## Stored items from a collection
-*-*-

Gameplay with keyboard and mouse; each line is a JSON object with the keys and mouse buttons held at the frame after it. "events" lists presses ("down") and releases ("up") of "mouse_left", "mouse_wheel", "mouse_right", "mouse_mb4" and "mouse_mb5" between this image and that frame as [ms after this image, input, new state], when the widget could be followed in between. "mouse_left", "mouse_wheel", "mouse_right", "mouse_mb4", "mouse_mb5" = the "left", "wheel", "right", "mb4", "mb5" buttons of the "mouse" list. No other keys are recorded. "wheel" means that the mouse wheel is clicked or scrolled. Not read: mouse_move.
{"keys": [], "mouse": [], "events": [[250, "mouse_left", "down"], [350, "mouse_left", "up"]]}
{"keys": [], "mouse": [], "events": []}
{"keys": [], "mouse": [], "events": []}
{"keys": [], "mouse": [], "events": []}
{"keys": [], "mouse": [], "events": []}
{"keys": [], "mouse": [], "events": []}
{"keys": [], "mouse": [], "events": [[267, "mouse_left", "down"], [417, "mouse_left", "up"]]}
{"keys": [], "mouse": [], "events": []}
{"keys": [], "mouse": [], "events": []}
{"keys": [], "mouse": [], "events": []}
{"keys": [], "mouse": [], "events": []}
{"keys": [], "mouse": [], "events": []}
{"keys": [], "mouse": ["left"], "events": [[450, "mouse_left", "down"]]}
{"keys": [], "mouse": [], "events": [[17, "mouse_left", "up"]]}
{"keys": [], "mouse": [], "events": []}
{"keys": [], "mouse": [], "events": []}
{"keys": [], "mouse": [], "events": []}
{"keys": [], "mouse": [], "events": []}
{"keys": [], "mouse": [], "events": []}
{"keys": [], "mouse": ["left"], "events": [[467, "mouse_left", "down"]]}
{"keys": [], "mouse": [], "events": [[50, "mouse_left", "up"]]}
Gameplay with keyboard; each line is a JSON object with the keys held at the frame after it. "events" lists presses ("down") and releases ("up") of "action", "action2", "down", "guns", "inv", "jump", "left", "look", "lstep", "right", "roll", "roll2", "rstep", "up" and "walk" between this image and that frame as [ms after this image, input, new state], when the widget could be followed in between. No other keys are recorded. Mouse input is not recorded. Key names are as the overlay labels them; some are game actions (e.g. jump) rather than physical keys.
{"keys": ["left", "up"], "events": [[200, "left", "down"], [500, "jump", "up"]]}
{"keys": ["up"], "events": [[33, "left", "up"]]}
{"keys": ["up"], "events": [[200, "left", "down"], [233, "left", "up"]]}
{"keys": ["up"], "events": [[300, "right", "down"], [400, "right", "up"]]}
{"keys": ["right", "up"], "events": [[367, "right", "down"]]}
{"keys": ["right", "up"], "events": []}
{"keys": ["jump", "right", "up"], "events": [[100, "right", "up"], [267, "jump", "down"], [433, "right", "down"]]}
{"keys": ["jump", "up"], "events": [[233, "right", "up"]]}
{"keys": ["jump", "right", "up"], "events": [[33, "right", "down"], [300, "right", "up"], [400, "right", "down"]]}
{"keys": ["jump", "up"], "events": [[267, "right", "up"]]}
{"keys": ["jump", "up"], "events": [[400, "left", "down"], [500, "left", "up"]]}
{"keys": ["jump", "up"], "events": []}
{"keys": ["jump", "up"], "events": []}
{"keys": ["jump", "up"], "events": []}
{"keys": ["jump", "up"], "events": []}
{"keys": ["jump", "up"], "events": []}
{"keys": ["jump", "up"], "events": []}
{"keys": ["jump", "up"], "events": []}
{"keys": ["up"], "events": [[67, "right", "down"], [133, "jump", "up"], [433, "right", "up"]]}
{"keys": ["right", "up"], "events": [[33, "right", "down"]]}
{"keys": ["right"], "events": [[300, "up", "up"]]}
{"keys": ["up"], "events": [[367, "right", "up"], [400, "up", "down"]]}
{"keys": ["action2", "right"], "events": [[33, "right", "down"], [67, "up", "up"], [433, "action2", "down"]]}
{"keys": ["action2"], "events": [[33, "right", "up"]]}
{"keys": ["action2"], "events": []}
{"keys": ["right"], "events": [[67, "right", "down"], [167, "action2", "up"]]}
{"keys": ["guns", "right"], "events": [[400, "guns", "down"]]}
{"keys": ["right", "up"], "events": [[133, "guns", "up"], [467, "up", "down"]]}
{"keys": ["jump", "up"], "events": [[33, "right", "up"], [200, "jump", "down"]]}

-*-*-

## Directions
Once you have read the records above, set every one of them down again exactly.

## Task result
Gameplay with keyboard and mouse; each line is a JSON object with the keys and mouse buttons held at the frame after it. "events" lists presses ("down") and releases ("up") of "mouse_left", "mouse_wheel", "mouse_right", "mouse_mb4" and "mouse_mb5" between this image and that frame as [ms after this image, input, new state], when the widget could be followed in between. "mouse_left", "mouse_wheel", "mouse_right", "mouse_mb4", "mouse_mb5" = the "left", "wheel", "right", "mb4", "mb5" buttons of the "mouse" list. No other keys are recorded. "wheel" means that the mouse wheel is clicked or scrolled. Not read: mouse_move.
{"keys": [], "mouse": [], "events": [[250, "mouse_left", "down"], [350, "mouse_left", "up"]]}
{"keys": [], "mouse": [], "events": []}
{"keys": [], "mouse": [], "events": []}
{"keys": [], "mouse": [], "events": []}
{"keys": [], "mouse": [], "events": []}
{"keys": [], "mouse": [], "events": []}
{"keys": [], "mouse": [], "events": [[267, "mouse_left", "down"], [417, "mouse_left", "up"]]}
{"keys": [], "mouse": [], "events": []}
{"keys": [], "mouse": [], "events": []}
{"keys": [], "mouse": [], "events": []}
{"keys": [], "mouse": [], "events": []}
{"keys": [], "mouse": [], "events": []}
{"keys": [], "mouse": ["left"], "events": [[450, "mouse_left", "down"]]}
{"keys": [], "mouse": [], "events": [[17, "mouse_left", "up"]]}
{"keys": [], "mouse": [], "events": []}
{"keys": [], "mouse": [], "events": []}
{"keys": [], "mouse": [], "events": []}
{"keys": [], "mouse": [], "events": []}
{"keys": [], "mouse": [], "events": []}
{"keys": [], "mouse": ["left"], "events": [[467, "mouse_left", "down"]]}
{"keys": [], "mouse": [], "events": [[50, "mouse_left", "up"]]}
Gameplay with keyboard; each line is a JSON object with the keys held at the frame after it. "events" lists presses ("down") and releases ("up") of "action", "action2", "down", "guns", "inv", "jump", "left", "look", "lstep", "right", "roll", "roll2", "rstep", "up" and "walk" between this image and that frame as [ms after this image, input, new state], when the widget could be followed in between. No other keys are recorded. Mouse input is not recorded. Key names are as the overlay labels them; some are game actions (e.g. jump) rather than physical keys.
{"keys": ["left", "up"], "events": [[200, "left", "down"], [500, "jump", "up"]]}
{"keys": ["up"], "events": [[33, "left", "up"]]}
{"keys": ["up"], "events": [[200, "left", "down"], [233, "left", "up"]]}
{"keys": ["up"], "events": [[300, "right", "down"], [400, "right", "up"]]}
{"keys": ["right", "up"], "events": [[367, "right", "down"]]}
{"keys": ["right", "up"], "events": []}
{"keys": ["jump", "right", "up"], "events": [[100, "right", "up"], [267, "jump", "down"], [433, "right", "down"]]}
{"keys": ["jump", "up"], "events": [[233, "right", "up"]]}
{"keys": ["jump", "right", "up"], "events": [[33, "right", "down"], [300, "right", "up"], [400, "right", "down"]]}
{"keys": ["jump", "up"], "events": [[267, "right", "up"]]}
{"keys": ["jump", "up"], "events": [[400, "left", "down"], [500, "left", "up"]]}
{"keys": ["jump", "up"], "events": []}
{"keys": ["jump", "up"], "events": []}
{"keys": ["jump", "up"], "events": []}
{"keys": ["jump", "up"], "events": []}
{"keys": ["jump", "up"], "events": []}
{"keys": ["jump", "up"], "events": []}
{"keys": ["jump", "up"], "events": []}
{"keys": ["up"], "events": [[67, "right", "down"], [133, "jump", "up"], [433, "right", "up"]]}
{"keys": ["right", "up"], "events": [[33, "right", "down"]]}
{"keys": ["right"], "events": [[300, "up", "up"]]}
{"keys": ["up"], "events": [[367, "right", "up"], [400, "up", "down"]]}
{"keys": ["action2", "right"], "events": [[33, "right", "down"], [67, "up", "up"], [433, "action2", "down"]]}
{"keys": ["action2"], "events": [[33, "right", "up"]]}
{"keys": ["action2"], "events": []}
{"keys": ["right"], "events": [[67, "right", "down"], [167, "action2", "up"]]}
{"keys": ["guns", "right"], "events": [[400, "guns", "down"]]}
{"keys": ["right", "up"], "events": [[133, "guns", "up"], [467, "up", "down"]]}
{"keys": ["jump", "up"], "events": [[33, "right", "up"], [200, "jump", "down"]]}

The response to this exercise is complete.